Walenty Orciuch, prezes zarządu Ogólnopolskiego Stowarzyszenia Kresowian Wierzycieli Skarbu Państwa, z oryginalnymi planami rodzinnej Kowalewszczyzny, sporządzonymi na impregnowanym jedwabiu.KFP Walenty Orciuch, prezes zarządu Ogólnopolskiego Stowarzyszenia Kresowian Wierzycieli Skarbu Państwa, z oryginalnymi planami rodzinnej Kowalewszczyzny, sporządzonymi na impregnowanym jedwabiu.

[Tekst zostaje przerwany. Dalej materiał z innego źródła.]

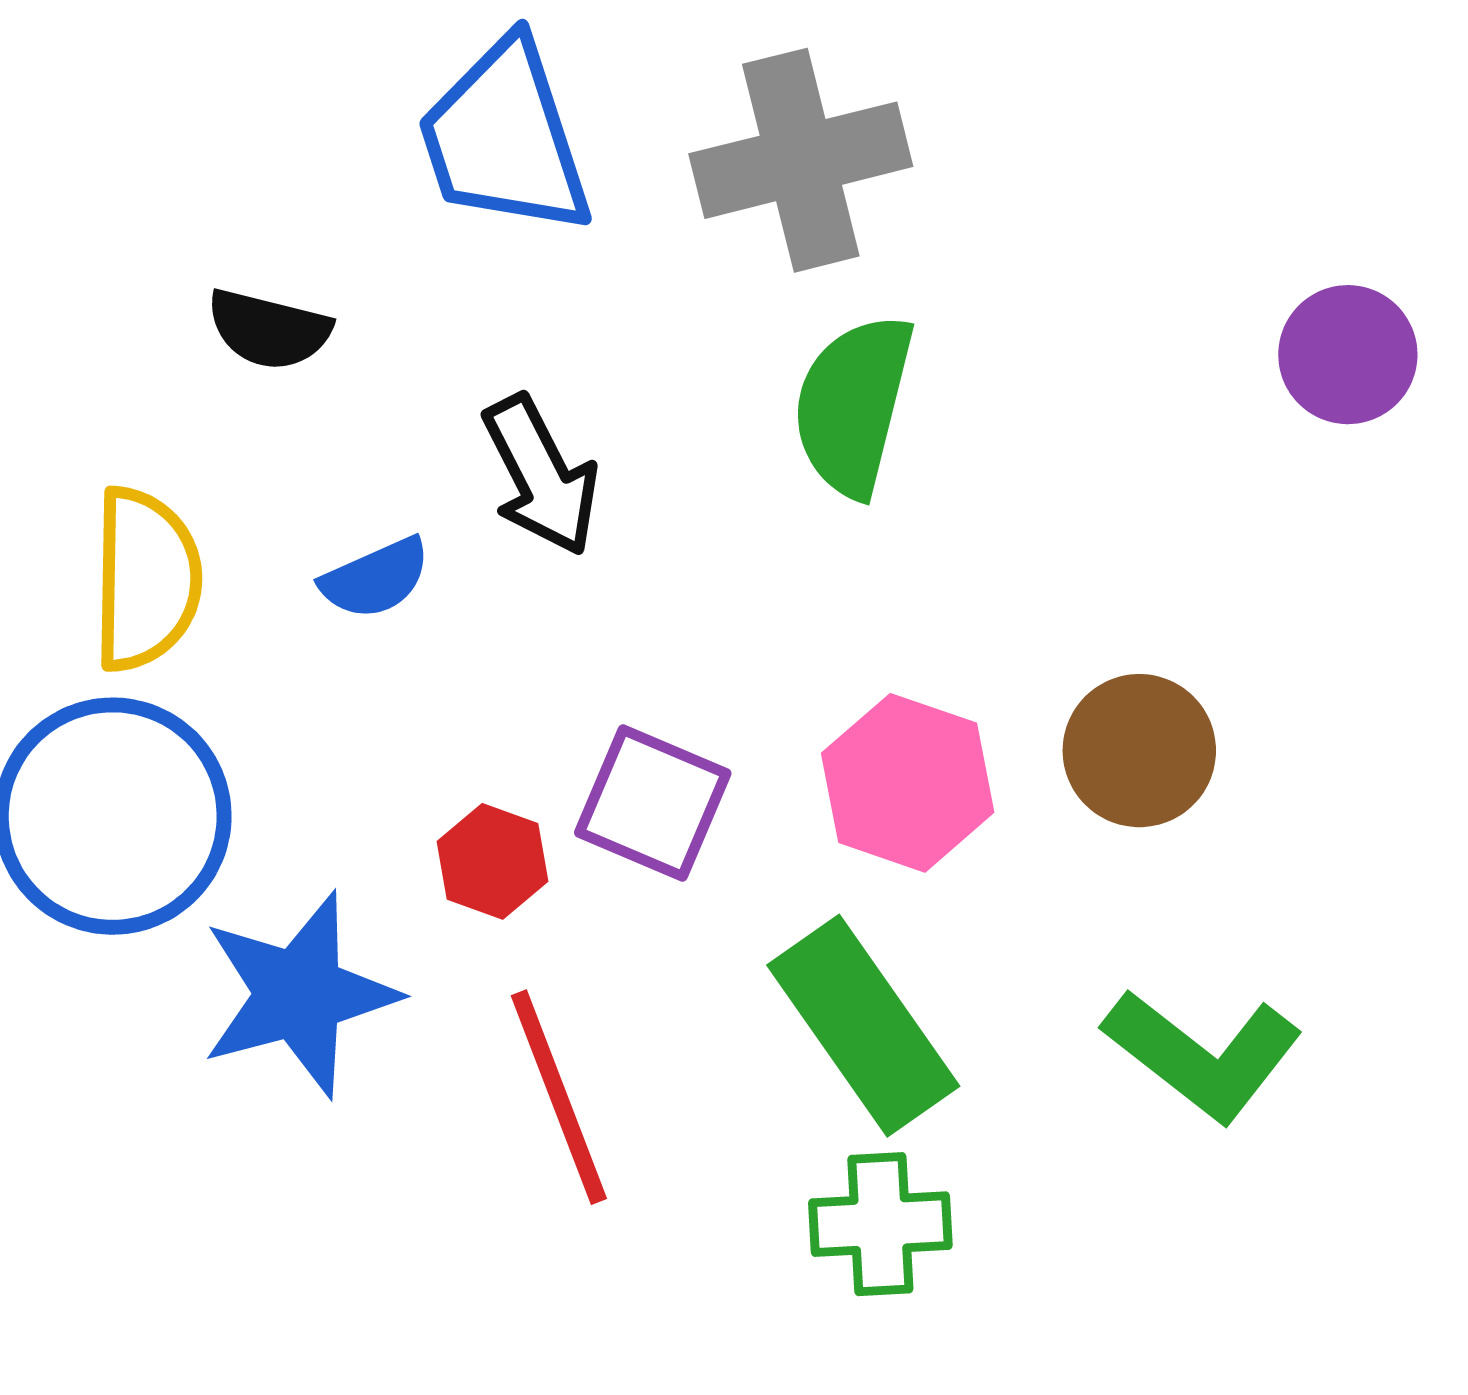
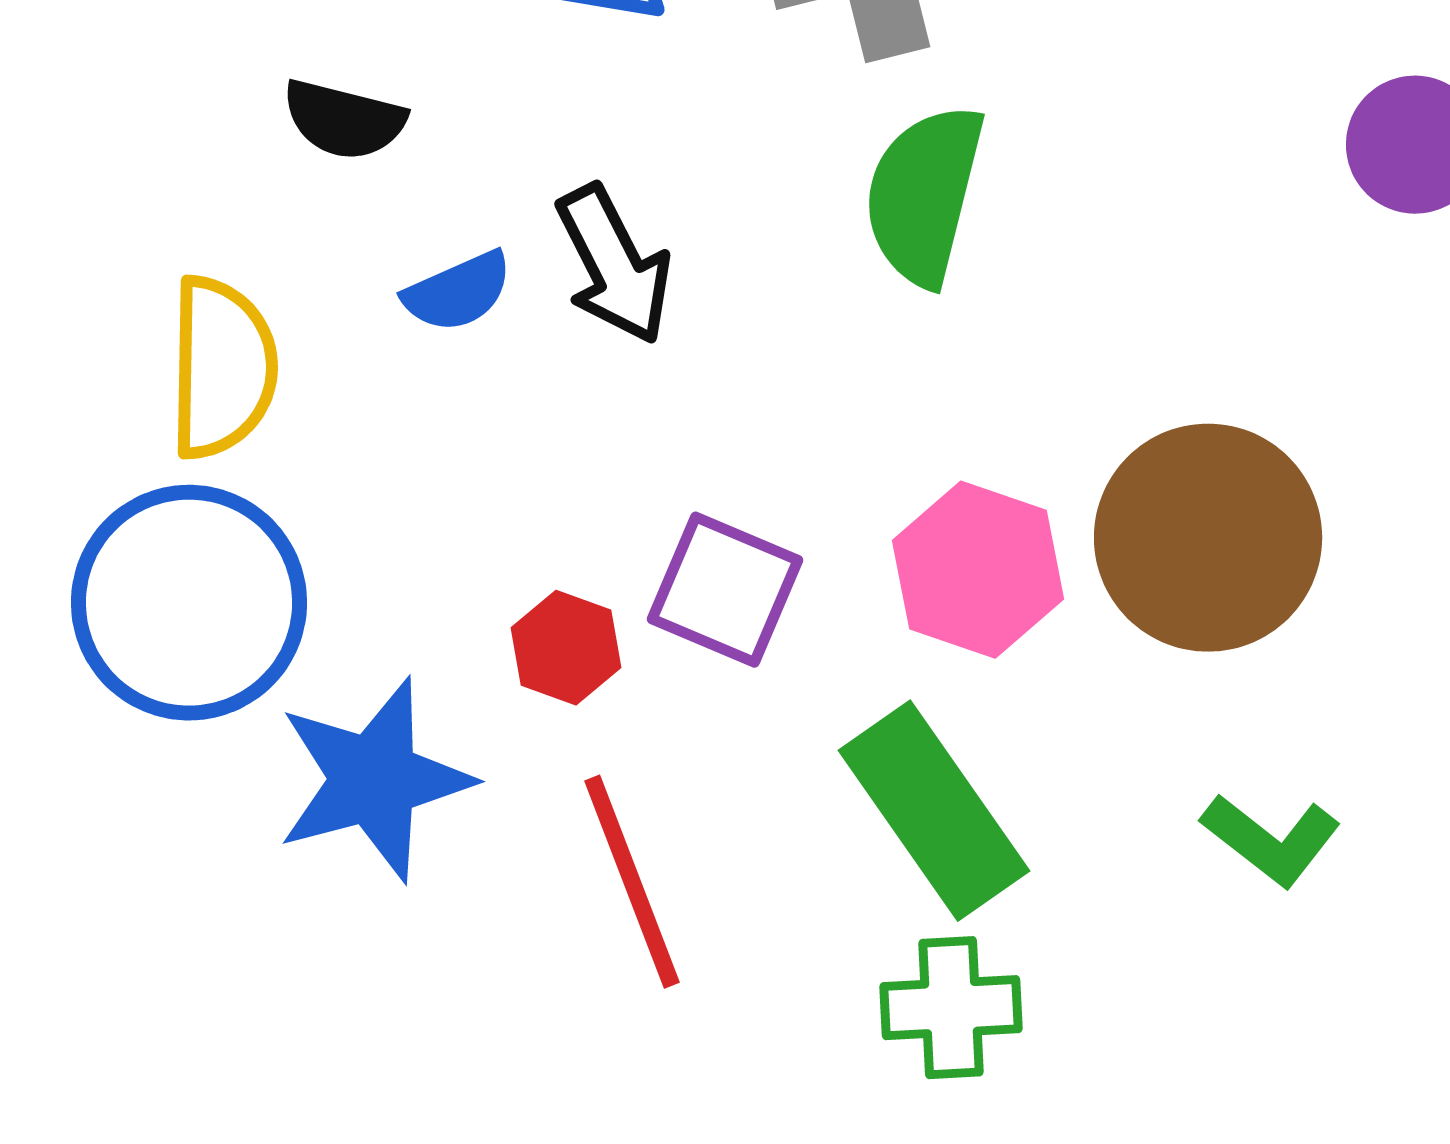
blue semicircle: (376, 578) -> (458, 292), moved
brown circle: (1139, 751) -> (1208, 538), size x1.5
green L-shape: (1203, 1055) -> (1271, 840), size x0.7

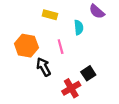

W teorii i w praktyce. Zgodnie z tzw. umowami republikańskimi z września 1944 r. majątek pozostawiony na Kresach przez – oficjalnie zarejestrowanych! – przesiedleńców miał być oszacowany przez miejscowe dwustronne komisje polsko-sowieckie i następnie zrekompensowany na miejscu nowego osiedlenia. Jednak tylko ten majątek, do którego można było udowodnić prawa, przedstawiając np. zapis w księdze hipotecznej, akt sądowy, darowizny czy kwit podatkowy. Nie zawsze dysponowano takimi dokumentami, nieraz też wyjazd odbywał się w pośpiechu, pod przymusem i w rezultacie Polacy pozostawiali dobytek nieoszacowany, często nie mieli nawet kart ewakuacyjnych, potwierdzających, że są przesiedleńcami. Zdarzało się, że władze litewskie, białoruskie czy ukraińskie specjalnie nie wydawały Polakom zaświadczeń, chcąc zatrzeć ślady dawnej przynależności tych ziem i uniemożliwić ewentualne rewindykacje. Po dotarciu na miejsce osiedlenia w Polsce pozbawiony wymaganych zaświadczeń repatriant, mimo zaleceń władz podchodzenia do problemu elastycznie i unikania zbytniego formalizmu, miał problemy ze zrekompensowaniem pozostawionego majątku.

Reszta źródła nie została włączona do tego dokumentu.